22 % des smartphones en circulation sont de seconde main en 2026. (Jan Vasek / Pixabay)

Un Français sur deux a déjà acheté un smartphone reconditionné, selon le baromètre 2026 de Kantar et Recommerce. Porté par des motivations économiques mais aussi environnementales, le marché de l’occasion poursuit sa progression, malgré des exigences croissantes en matière de transparence.

Budget serré, préoccupation environnementale ou élargissement de l’offre : quelles que soient leurs motivations, les consommateurs sont de plus en plus nombreux à se tourner vers les smartphones d’occasion. Selon le baromètre 2026 de Kantar et de Recommerce, cité par RMC Conso , un Français sur deux a déjà acheté un téléphone reconditionné, soit deux fois plus qu’en 2019.

Un marché qui se démocratise

Longtemps cantonné aux plus jeunes, le marché séduit désormais leurs parents. D’après l’étude, plus de la moitié d’entre eux ont déjà acheté un mobile reconditionné pour leurs enfants, et plus d’un quart envisagent de le faire. « L’usage du smartphone d’occasion est désormais une habitude de consommation généralisée, portée par une "génération reconditionnée" » , affirme Recommerce, acteur européen du reconditionnement de produits high-tech.

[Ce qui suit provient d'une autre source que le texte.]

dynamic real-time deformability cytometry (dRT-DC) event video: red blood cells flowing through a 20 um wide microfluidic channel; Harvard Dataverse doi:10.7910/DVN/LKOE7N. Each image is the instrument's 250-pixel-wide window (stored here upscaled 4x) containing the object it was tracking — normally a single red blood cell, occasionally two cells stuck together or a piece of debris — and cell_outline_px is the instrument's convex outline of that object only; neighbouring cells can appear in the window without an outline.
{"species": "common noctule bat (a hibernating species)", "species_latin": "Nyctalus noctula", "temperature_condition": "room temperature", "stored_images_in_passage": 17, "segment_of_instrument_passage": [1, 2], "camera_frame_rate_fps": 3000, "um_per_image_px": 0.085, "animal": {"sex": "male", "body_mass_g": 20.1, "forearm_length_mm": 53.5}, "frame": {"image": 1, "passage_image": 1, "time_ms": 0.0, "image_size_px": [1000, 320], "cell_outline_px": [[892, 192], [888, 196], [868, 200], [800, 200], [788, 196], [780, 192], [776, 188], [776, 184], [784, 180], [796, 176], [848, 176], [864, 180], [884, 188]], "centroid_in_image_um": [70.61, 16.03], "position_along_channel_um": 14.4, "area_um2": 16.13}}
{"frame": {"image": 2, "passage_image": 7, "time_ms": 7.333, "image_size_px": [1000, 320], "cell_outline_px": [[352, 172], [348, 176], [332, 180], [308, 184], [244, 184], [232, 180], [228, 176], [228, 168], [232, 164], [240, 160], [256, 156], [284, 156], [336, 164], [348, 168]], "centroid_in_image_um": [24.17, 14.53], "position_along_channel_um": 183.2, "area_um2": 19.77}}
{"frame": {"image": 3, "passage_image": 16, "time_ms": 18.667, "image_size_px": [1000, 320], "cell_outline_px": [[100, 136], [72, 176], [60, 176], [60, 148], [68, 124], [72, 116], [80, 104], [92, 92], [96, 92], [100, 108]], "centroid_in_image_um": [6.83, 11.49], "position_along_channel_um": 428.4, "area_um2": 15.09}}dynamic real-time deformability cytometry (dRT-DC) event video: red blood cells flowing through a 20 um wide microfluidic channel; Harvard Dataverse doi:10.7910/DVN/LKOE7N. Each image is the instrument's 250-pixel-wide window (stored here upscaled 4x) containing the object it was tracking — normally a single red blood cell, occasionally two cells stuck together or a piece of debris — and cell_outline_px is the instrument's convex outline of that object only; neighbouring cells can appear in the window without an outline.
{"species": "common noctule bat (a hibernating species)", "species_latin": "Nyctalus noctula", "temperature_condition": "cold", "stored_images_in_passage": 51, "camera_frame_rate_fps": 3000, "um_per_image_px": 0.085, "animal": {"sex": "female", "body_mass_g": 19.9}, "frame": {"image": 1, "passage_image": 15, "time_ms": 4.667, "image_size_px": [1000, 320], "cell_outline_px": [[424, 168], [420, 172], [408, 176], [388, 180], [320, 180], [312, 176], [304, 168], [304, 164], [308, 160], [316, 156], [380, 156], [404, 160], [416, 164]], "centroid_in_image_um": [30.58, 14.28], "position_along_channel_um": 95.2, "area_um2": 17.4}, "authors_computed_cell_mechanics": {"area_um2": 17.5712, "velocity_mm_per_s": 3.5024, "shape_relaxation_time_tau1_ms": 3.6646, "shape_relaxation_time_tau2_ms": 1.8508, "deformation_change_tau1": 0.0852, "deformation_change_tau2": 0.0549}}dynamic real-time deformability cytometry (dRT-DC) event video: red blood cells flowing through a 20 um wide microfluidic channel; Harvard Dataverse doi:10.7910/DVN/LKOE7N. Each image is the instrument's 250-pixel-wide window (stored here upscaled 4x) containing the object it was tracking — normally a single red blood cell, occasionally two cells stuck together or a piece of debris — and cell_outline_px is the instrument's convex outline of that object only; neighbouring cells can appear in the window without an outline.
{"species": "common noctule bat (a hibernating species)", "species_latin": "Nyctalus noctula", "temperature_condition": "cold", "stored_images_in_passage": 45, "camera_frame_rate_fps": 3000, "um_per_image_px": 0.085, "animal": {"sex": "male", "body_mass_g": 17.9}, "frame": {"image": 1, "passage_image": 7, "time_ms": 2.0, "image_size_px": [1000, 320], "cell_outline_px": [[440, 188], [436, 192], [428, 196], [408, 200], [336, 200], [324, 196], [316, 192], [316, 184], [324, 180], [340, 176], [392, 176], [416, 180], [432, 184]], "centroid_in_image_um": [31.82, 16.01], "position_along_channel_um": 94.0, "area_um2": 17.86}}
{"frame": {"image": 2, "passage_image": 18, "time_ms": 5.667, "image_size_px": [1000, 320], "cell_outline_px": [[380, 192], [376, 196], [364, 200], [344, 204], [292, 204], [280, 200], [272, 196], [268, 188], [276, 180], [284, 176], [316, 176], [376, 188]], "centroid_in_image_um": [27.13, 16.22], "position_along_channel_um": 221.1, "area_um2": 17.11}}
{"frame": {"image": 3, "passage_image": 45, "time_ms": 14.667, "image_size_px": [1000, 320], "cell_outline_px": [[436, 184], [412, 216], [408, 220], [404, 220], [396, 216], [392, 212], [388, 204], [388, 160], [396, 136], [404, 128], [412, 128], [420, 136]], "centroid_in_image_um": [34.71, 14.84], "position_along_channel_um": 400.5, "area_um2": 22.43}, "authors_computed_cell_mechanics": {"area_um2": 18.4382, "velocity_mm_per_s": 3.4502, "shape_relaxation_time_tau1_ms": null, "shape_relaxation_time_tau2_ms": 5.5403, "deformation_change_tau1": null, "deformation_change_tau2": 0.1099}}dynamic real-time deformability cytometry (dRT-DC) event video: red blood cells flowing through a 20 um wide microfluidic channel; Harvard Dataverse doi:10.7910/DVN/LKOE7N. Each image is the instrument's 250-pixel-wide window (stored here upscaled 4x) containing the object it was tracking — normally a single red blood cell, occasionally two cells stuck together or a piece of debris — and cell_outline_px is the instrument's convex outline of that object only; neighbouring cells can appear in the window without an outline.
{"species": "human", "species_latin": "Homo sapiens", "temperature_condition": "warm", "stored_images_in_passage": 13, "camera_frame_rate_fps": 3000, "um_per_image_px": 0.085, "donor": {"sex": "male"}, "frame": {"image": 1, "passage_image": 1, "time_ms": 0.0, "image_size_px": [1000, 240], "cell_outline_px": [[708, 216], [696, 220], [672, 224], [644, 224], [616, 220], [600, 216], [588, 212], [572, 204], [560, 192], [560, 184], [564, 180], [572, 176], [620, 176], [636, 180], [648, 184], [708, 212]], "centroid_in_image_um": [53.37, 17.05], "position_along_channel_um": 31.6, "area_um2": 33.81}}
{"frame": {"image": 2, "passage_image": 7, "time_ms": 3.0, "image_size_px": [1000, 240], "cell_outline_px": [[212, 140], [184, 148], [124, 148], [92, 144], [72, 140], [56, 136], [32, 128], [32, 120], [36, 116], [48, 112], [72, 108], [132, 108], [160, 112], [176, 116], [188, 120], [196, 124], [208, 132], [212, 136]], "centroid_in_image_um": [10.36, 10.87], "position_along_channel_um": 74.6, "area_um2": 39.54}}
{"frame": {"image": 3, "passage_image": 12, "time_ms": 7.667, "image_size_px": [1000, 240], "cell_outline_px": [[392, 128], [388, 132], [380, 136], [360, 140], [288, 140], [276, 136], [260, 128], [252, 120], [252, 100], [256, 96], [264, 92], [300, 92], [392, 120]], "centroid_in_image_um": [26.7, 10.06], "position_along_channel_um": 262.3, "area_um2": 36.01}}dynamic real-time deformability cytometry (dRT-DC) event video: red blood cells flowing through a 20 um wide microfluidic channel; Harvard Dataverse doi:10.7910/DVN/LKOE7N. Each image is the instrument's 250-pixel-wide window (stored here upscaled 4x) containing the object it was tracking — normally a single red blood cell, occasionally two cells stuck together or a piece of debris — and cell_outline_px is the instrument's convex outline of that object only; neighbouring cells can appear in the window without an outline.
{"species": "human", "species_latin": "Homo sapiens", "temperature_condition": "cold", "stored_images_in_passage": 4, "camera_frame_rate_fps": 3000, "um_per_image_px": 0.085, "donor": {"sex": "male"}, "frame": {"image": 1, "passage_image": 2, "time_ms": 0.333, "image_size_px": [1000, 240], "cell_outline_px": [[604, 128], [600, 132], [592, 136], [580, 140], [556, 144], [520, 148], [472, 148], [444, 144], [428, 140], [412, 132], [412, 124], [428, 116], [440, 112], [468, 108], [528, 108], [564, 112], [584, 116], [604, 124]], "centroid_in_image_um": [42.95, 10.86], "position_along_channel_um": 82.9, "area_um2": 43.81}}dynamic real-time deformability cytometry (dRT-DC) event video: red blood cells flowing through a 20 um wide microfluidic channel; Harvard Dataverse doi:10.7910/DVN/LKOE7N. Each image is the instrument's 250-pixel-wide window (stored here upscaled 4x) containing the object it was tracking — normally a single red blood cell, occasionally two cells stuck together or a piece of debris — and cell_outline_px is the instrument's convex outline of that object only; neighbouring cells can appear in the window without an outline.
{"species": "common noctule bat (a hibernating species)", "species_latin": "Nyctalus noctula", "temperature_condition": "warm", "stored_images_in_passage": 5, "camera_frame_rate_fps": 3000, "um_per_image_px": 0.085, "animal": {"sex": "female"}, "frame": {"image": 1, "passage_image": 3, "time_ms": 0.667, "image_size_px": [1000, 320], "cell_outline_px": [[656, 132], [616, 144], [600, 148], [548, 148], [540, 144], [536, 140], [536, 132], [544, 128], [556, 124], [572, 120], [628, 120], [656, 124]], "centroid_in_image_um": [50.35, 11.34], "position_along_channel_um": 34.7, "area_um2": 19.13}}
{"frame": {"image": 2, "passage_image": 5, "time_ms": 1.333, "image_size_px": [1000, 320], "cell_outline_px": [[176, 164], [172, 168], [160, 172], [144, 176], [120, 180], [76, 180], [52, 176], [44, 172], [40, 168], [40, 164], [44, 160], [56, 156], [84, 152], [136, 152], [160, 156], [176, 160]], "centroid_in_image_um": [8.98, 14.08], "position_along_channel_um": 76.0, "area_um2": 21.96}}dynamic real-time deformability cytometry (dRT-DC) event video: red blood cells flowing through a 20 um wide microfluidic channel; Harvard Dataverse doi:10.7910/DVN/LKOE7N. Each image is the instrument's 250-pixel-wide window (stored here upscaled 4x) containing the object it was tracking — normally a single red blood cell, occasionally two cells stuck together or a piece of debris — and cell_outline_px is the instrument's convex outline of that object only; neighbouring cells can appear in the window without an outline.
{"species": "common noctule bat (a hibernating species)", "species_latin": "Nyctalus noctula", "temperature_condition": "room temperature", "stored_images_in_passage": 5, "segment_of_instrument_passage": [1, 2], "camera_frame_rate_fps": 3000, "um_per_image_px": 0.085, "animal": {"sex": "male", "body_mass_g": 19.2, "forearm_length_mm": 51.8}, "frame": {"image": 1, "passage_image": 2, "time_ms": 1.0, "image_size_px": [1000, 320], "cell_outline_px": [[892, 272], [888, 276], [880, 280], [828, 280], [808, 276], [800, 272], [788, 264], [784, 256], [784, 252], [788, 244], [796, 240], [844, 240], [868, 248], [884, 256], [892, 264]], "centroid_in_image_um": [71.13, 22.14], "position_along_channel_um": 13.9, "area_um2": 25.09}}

Si le taux d’équipement reste encore limité - 22 % des smartphones en circulation sont de seconde main en 2026 - l’entreprise évoque « un marché en phase de consolidation » . Elle observe un changement durable des comportements : 44 % des consommateurs déclarent vouloir revendre leur ancien appareil lors d’un nouvel achat, soit sept points de plus que l’an dernier, contre 33 % qui préfèrent le conserver.

Le prix, moteur principal

La motivation financière reste centrale. Ainsi, 37 % des Français affirment revendre leur ancien smartphone pour financer le suivant. Et 71 % des personnes interrogées citent le prix comme premier moteur de l’achat d’un mobile d’occasion.

Un frein subsiste toutefois pour les plus hésitants : « l’opacité de certains circuits » , souligne Recommerce. En ligne notamment, 80 % des consommateurs exigent une certification d’effacement des données. Beaucoup réclament également davantage de traçabilité (63 %), une labellisation par un organisme indépendant ou encore l’identité précise du reconditionneur (71 %). Dans ce contexte, les points de vente physiques gagnent en importance : 62 % des achats s’y effectuent « pour rassurer » , selon l’étude. Les opérateurs télécoms (47 %) s’imposent également comme des « piliers de confiance » dans la vente de produits reconditionnés.